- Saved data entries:
--------------------
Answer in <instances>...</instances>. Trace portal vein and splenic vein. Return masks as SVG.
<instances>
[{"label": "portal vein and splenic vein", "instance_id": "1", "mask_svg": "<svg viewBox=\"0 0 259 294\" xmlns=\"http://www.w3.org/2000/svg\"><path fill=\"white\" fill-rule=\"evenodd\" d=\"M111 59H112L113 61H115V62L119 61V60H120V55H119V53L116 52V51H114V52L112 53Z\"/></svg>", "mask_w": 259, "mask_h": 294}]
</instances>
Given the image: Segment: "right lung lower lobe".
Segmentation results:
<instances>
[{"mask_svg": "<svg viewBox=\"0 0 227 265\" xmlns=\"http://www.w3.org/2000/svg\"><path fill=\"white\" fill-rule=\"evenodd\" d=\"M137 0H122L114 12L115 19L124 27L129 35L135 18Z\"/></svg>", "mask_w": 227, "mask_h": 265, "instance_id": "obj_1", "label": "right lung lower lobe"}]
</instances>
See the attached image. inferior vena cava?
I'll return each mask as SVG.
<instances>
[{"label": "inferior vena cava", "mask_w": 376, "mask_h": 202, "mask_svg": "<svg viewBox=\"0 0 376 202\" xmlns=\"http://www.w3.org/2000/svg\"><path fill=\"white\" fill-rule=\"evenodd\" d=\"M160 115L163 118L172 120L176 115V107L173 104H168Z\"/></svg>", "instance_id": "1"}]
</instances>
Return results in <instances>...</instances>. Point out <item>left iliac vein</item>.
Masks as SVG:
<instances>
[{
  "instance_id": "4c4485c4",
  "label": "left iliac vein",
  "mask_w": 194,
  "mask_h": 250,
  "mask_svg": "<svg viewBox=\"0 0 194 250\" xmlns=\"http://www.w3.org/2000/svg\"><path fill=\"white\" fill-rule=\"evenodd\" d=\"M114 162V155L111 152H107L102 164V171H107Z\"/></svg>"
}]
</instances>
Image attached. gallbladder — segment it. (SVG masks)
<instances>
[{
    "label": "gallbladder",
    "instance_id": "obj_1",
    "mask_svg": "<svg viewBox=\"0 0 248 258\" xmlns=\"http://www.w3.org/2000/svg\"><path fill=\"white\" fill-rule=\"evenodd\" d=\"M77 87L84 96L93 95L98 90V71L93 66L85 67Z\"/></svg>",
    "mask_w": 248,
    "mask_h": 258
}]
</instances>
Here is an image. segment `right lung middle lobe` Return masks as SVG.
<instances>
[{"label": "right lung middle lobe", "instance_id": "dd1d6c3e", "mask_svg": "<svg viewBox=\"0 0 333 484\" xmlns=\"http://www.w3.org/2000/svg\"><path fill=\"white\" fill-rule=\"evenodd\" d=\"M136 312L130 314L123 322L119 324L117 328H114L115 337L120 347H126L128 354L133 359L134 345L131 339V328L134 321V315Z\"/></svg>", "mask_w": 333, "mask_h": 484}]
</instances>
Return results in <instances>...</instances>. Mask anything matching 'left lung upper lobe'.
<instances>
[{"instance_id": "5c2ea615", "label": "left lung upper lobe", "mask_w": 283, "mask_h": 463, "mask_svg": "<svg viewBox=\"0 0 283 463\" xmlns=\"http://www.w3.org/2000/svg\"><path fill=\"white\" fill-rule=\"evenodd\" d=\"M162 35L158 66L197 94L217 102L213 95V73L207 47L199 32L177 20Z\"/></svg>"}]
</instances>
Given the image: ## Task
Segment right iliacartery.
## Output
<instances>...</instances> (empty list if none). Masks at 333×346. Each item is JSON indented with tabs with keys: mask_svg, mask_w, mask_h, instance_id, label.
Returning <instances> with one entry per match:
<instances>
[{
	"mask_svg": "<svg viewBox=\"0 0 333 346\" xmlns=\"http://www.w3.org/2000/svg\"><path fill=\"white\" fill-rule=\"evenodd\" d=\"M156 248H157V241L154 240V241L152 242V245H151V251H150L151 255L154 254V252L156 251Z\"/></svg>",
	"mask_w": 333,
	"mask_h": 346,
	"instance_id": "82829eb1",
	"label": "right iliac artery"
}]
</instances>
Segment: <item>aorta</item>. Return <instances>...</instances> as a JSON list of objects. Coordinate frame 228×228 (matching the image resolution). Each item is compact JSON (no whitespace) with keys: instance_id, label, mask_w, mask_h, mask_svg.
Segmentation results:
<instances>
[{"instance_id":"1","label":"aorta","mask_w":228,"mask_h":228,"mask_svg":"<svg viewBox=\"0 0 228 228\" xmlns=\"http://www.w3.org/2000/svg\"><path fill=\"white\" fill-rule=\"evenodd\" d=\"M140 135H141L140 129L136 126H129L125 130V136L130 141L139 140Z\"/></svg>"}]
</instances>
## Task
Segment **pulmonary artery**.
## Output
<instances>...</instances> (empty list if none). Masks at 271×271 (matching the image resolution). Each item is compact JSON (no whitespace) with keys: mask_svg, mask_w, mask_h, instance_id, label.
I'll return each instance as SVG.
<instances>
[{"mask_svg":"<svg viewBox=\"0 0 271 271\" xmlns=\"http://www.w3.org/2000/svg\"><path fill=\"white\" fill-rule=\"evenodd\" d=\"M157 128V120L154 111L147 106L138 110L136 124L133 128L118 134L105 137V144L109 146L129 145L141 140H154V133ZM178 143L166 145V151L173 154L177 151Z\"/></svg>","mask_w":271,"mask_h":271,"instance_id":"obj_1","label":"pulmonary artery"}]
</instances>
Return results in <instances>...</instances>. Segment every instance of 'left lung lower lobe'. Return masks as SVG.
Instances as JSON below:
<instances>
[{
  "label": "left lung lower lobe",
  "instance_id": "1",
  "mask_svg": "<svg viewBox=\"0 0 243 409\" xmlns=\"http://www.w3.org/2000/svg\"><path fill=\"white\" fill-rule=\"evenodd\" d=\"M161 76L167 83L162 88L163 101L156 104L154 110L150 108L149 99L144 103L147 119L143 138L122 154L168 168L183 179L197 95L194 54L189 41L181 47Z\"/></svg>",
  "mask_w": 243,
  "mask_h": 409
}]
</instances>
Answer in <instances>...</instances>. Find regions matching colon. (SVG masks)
--------------------
- CHALLENGE: How many of the lines above contain the string "keys"? Reply with the number alone.

- PROBLEM SOLUTION: 3